Drupal today released an update that patches a cross-site scripting vulnerability in a popular spam and content moderation module used by websites built on the open source CMS.
The vulnerability was in a feature of the Mollom module that is installed on at least 60,000 sites, said Drupal security team volunteer Greg Knaddison, director of engineering at Card.com, a provider of prepaid Visa and MasterCard credit cards. The vulnerable feature is not enabled by default, Knaddison said, and depending on how it’s configured, would require legitimate credentials in order to access it.
“People can use the module to report content as inappropriate. An admin would review the content and mark it as spam, for example. The vulnerability is in some of that code,” Knaddison said. “If an attacker is able to create content on a site configured to use that feature, he would be able to execute a cross-site scripting attack inside the admin’s browser.”
Successfully exploiting the vulnerability would give an attacker admin-level access to sites and enable him to hijack sessions or steal data.
Knaddison said the vulnerability was identified through the Card.com bug bounty program which is managed through Bugcrowd.
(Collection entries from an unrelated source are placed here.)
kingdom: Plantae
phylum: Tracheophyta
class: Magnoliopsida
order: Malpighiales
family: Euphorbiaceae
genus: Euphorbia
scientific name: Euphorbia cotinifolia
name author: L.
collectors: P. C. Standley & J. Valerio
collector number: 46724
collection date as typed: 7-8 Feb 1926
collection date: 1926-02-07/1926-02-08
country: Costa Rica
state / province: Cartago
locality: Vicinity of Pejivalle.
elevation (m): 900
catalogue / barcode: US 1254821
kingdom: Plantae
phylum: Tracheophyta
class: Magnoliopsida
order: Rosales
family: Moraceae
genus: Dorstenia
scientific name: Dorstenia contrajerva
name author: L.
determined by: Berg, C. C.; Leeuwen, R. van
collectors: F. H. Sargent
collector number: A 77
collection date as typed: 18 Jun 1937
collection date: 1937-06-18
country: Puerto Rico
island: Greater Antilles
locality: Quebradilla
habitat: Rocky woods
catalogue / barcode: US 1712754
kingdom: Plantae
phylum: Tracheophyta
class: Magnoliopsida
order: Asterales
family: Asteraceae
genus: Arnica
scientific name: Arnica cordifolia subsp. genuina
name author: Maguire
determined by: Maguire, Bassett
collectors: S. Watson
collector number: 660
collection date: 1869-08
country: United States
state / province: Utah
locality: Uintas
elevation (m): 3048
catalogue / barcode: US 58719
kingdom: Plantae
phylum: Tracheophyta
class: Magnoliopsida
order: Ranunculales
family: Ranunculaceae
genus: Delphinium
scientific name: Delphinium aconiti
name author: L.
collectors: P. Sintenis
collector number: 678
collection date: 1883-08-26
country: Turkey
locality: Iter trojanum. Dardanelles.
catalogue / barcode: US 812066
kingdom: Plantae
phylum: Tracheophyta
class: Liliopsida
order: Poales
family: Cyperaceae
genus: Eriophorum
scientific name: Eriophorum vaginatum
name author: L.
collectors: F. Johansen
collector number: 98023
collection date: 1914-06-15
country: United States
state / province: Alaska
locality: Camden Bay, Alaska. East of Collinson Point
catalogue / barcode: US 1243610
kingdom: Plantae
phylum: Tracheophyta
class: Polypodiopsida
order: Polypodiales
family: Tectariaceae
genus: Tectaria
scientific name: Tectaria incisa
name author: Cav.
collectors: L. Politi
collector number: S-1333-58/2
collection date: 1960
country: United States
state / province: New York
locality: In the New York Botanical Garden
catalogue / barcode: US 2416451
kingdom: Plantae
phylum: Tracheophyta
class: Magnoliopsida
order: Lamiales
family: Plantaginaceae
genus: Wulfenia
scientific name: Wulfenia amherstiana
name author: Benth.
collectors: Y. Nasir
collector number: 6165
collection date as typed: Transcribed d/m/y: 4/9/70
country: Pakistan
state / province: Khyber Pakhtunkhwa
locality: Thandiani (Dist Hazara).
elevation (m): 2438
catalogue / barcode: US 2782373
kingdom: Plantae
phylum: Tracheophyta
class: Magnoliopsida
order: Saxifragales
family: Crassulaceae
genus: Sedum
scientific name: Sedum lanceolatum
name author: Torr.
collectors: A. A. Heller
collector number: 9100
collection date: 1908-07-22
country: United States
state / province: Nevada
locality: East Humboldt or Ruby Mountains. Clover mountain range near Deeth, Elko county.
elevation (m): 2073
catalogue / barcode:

A Bugcrowd participant with success in finding Drupal bugs looked for bugs in a number of modules including Mollom and found this particular issue, which was rated moderately critical by Drupal.
“Mollom is installed on at least 60,000 sites, and while some of those may be developer sites, that seems like a big number to me,” Knaddison said. “Drupal is in use on about one million sites, so 60,000 may be relatively small, but having the ability to get admin control on sites, 60,000 seems like a lot.”
Knaddison said that it’s unlikely this issue has been exploited in the wild. He said Drupal tracks reports of attacks against websites built on the CMS, in particular the modules targeted. He said he’s seen no spike in attacks against Drupal sites recently, in particular those running the Mollom module.
Mollom, meanwhile, is marketed as an intelligent content moderation service. Knaddison said the module analyzes content that is submitted as spam, for example, comparing the content and IP address of the submitter to known spam sites and trends. The module will either mark it as spam and block it, let it go, or if unsure, present the user with a Captcha.
“It’s a smarter way to put a Captcha in front of the user,” Knaddison said.
A Drupal advisory said the vulnerability is mitigated by the fact an attacker must have a role with permission assigned to create content and the content type must be enabled to “Flag as Inappropriate.”
“When reporting content, the content title is not sufficiently sanitized to prevent cross-site scripting attacks,” the advisory said.
Affected versions are:
Mollom 6.x-2.x versions from 6.x-2.7 to 6.x-2.10 and Mollom 7.x-2.x versions from 7.x-2.9 to 7.x-2.10
Drupal 6.x users should upgrade their Mollom module to 6.x-2.11; Drupal 7.x to Mollom 7.x-2.11.